Open r12a opened 4 years ago
_The first comment in this issue contains text that will automatically appear in the Javanese gap-analysis document as a topic with the same title as this issue. Any edits made to that comment will be immediately available in the editor's draft of the document. Proposals for changes or discussion of the content can be made in comments below this point._
Line breaking at orthographic syllable boundaries for Javanese and several other scripts was specified in the Unicode Line Breaking Algorithm in Unicode 15.1 based on L2/22-080R2. ICU has been updated and has started to roll out to browsers and platforms. The test now passes in Safari on iOS 17.4 and on macOS 14.4.
Text in first comment updated and bug report raised for Gecko.
This issue is applicable to text written in the following scripts: Balinese, Batak, Brahmi, (Eastern) Cham, Dives Akuru, Grantha, Gurung Khema, Javanese, Kawi, Makasar, and Tulu Tigalari.
Words are not separated by spaces in the Javanese orthography. Javanese is also one of a small number of scripts where an initial consonant for a word may be subjoined below the final consonant of the preceding word. Because these stacked consonants cannot be split, segmentation for line-breaking, etc. uses orthographic syllables as a unit, where orthographic means a character or stack of characters with all associated combining marks.
Unlike Thai, which uses dictionary lookup to wrap word-by-word, the basic break points in Javanese can be calculated using a grammar for syllables. (There are likely to be additional considerations to check related to punctuation, digits, etc.)
See this discussion for examples.
It is possible to fudge things, using CSS properties, so that the text wraps, but the resulting line breaks are not always correct. It is also possible to make the breaking happen by inserting ZWSP at appropriate places, but we cannot expect Javanese users to do that accurately and consistently.
More:
The GAP
Gecko and Blink don't wrap at all in rendered HTML. In the textarea, however, lines ARE broken by orthographic syllables in a
textarea
element.
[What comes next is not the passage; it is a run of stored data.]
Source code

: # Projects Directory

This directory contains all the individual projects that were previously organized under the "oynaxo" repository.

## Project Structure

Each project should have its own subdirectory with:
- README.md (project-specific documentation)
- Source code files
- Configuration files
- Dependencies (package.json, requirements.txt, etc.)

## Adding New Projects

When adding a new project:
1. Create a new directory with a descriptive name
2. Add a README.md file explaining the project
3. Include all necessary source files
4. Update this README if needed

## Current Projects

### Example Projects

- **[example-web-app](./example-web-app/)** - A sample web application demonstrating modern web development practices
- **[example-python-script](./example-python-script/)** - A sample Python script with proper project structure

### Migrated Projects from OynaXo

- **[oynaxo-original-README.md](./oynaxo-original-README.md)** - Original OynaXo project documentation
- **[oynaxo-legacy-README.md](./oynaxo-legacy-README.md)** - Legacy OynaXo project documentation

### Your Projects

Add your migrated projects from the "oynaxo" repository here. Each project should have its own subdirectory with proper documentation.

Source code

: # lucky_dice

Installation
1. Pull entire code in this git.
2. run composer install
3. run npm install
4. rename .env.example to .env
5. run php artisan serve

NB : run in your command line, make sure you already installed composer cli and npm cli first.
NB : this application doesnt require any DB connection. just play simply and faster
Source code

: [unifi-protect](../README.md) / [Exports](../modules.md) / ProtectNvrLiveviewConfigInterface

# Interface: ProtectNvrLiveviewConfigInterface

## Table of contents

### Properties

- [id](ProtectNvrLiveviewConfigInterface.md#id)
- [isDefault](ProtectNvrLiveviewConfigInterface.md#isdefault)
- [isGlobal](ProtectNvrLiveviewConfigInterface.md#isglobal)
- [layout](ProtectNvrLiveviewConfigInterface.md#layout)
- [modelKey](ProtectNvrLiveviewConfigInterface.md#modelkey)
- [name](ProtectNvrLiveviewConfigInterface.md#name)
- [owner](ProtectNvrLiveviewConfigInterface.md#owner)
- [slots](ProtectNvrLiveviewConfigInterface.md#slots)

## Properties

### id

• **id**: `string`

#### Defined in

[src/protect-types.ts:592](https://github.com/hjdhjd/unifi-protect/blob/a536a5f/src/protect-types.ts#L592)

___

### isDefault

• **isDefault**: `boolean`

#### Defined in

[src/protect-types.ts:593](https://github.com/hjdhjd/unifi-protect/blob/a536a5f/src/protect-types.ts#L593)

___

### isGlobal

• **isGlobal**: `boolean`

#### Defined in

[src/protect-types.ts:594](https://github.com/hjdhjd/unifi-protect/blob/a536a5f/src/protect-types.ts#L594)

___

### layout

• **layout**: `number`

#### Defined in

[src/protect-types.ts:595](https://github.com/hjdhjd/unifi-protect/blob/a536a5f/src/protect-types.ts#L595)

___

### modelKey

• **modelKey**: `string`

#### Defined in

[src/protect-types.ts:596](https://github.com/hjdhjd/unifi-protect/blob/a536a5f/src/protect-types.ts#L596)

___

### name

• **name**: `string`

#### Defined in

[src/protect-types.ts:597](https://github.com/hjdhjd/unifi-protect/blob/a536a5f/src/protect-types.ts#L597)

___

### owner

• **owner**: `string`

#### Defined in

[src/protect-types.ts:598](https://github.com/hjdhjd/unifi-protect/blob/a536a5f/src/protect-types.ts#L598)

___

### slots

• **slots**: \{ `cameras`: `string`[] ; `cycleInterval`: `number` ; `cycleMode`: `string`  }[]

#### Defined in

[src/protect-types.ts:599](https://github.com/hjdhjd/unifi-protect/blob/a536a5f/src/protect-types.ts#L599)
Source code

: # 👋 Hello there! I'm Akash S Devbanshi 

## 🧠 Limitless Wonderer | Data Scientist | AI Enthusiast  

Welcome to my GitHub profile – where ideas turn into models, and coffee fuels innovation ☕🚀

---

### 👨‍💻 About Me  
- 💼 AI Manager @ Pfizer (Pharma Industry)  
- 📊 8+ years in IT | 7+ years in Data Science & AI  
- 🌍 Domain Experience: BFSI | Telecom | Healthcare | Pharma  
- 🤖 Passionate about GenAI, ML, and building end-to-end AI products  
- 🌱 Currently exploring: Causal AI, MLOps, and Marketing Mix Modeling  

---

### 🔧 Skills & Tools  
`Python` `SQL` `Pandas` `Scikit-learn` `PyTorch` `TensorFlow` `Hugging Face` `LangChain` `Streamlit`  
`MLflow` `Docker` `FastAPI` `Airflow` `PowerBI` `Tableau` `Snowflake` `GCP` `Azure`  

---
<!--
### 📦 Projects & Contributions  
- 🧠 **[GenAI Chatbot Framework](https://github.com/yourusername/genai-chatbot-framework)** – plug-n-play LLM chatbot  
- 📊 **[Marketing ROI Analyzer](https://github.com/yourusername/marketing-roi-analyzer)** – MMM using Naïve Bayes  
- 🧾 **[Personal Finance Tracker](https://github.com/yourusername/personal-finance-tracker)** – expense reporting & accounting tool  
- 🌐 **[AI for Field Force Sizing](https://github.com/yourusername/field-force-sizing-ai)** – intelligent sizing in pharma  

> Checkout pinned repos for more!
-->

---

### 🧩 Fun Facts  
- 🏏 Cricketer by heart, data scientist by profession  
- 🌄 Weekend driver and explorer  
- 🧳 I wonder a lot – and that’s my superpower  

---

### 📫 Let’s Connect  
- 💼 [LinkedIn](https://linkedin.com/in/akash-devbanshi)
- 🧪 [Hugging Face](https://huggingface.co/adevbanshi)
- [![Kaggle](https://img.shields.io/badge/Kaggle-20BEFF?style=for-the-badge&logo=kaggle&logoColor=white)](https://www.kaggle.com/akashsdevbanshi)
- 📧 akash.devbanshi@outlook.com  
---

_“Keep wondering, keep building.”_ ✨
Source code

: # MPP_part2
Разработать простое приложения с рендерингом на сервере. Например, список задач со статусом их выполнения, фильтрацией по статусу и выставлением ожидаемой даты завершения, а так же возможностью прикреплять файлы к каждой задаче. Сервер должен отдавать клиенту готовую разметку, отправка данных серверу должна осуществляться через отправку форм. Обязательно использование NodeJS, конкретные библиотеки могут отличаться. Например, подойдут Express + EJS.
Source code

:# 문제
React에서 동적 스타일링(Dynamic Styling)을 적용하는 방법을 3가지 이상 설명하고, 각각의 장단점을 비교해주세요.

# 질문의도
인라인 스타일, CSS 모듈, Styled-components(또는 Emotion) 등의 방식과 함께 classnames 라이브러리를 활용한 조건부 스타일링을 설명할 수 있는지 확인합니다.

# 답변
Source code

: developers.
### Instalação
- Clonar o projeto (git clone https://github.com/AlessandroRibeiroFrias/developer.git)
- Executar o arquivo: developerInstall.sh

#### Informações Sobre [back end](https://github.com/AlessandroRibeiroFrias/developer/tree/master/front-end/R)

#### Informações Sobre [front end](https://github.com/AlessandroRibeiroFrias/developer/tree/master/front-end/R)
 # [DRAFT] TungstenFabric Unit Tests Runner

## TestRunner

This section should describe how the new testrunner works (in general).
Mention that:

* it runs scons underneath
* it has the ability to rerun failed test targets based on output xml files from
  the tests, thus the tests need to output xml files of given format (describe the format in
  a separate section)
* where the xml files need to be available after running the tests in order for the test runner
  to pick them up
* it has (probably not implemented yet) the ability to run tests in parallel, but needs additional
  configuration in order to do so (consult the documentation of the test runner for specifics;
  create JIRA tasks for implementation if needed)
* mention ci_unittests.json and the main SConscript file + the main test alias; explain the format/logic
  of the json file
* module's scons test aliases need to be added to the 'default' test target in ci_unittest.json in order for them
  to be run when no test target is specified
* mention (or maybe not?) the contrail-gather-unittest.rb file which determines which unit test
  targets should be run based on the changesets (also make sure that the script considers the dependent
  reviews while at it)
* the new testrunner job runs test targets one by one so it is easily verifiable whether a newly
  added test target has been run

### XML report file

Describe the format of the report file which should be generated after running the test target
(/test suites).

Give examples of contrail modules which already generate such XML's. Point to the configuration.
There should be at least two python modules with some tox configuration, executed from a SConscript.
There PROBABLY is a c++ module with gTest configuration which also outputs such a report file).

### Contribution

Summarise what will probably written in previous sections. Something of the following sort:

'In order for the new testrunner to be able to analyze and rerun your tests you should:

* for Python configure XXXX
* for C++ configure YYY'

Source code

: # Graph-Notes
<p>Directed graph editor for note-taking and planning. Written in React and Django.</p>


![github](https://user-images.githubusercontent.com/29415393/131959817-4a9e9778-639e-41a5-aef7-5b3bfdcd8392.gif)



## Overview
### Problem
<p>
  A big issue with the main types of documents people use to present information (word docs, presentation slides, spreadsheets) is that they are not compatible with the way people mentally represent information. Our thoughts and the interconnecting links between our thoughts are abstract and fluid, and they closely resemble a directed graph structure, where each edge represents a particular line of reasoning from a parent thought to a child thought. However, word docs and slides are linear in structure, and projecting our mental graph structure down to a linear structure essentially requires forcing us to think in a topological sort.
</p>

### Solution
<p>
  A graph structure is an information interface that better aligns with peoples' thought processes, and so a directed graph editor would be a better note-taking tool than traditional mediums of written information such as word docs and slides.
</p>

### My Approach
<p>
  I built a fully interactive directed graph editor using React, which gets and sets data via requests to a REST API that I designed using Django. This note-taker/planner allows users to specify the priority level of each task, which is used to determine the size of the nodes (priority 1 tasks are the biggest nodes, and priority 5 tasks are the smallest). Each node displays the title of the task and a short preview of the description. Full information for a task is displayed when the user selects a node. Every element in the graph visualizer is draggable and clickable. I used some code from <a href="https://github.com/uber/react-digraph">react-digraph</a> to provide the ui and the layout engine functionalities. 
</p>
Webkit also fails in HTML. In the textarea it is inconsistent, sometimes wrapping sequences of characters, sometimes orthographic syllables, sometimes longer sequences, sometimes it does the latter then pulls back some characters from the 2nd line as the width continues to shrink.Priority
This section marked as broken because browsers do not apply the necessary algorithm to to insert line-break opportunities at orthographic syllable boundaries for Javanese text in normal HTML. As a result, a line of text tends to run off the right edge of the window.
Tests & results
Interactive test, Text should wrap to the next line at the line end
Interactive test, Text should wrap to the next line at ZWSP
All browser engines tested break lines as expected if ZWSP is inserted between all breakable syllables.
Action taken
Line breaking at orthographic syllable boundaries for Javanese and several other scripts was specified in the Unicode Line Breaking Algorithm in Unicode 15.1 based on L2/22-080R2. ICU has been updated and has started to roll out to browsers and platforms. (From Norbert Lindenberg)
Bug report: Gecko
Outcomes
Blink and WebKit browsers now break lines as expected.
Gecko browsers still fail to wrap in rendered HTML, but do wrap in a textarea control.